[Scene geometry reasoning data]
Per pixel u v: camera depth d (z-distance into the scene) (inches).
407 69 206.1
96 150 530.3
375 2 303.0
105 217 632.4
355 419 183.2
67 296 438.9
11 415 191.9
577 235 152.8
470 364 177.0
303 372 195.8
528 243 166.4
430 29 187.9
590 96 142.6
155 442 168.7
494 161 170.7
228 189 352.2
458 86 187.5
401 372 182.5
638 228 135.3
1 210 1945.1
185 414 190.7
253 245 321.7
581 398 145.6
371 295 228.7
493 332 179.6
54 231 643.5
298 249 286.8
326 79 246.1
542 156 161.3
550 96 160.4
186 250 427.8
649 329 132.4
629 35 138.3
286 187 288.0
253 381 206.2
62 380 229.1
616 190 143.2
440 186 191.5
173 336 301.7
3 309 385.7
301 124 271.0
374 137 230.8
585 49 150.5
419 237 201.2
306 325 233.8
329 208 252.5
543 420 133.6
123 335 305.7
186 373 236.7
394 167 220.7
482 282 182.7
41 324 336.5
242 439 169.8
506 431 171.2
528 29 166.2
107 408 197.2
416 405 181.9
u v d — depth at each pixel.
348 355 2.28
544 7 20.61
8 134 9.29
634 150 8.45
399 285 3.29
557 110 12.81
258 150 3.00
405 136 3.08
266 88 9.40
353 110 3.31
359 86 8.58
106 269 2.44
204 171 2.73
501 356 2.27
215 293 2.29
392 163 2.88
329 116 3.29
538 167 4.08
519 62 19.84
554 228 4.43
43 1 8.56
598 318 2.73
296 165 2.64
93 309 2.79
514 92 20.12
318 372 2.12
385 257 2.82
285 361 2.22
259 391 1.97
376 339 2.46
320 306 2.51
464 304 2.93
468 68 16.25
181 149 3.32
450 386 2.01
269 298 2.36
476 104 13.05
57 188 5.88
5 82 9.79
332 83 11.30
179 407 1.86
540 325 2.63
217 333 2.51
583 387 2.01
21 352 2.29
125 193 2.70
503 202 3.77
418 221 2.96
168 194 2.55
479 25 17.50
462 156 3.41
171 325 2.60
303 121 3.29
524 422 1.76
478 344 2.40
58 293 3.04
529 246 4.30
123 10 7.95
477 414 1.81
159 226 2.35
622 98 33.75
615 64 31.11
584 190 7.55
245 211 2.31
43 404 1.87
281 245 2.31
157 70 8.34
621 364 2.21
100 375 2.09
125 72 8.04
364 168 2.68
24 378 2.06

* Task *
Copy out every line from the records that has the word "pixel".

* Solution to the problem *
Per pixel u v: camera depth d (z-distance into the scene) (inches).
u v d — depth at each pixel.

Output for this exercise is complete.